» SUPPLIED DATA:
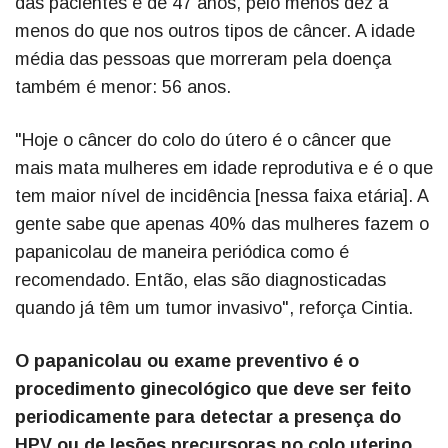
das pacientes é de 47 anos, pelo menos dez a
menos do que nos outros tipos de câncer. A idade
média das pessoas que morreram pela doença
também é menor: 56 anos.
"Hoje o câncer do colo do útero é o câncer que
mais mata mulheres em idade reprodutiva e é o que
tem maior nível de incidência [nessa faixa etária]. A
gente sabe que apenas 40% das mulheres fazem o
papanicolau de maneira periódica como é
recomendado. Então, elas são diagnosticadas
quando já têm um tumor invasivo", reforça Cintia.
O papanicolau ou exame preventivo é o
procedimento ginecológico que deve ser feito
periodicamente para detectar a presença do
HPV ou de lesões precursoras no colo uterino,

» PROBLEM DETAILS:
Which lines hold the word "câncer"? Return all of them from the records above.

» ANSWER TO THIS PROBLEM:
menos do que nos outros tipos de câncer. A idade
"Hoje o câncer do colo do útero é o câncer que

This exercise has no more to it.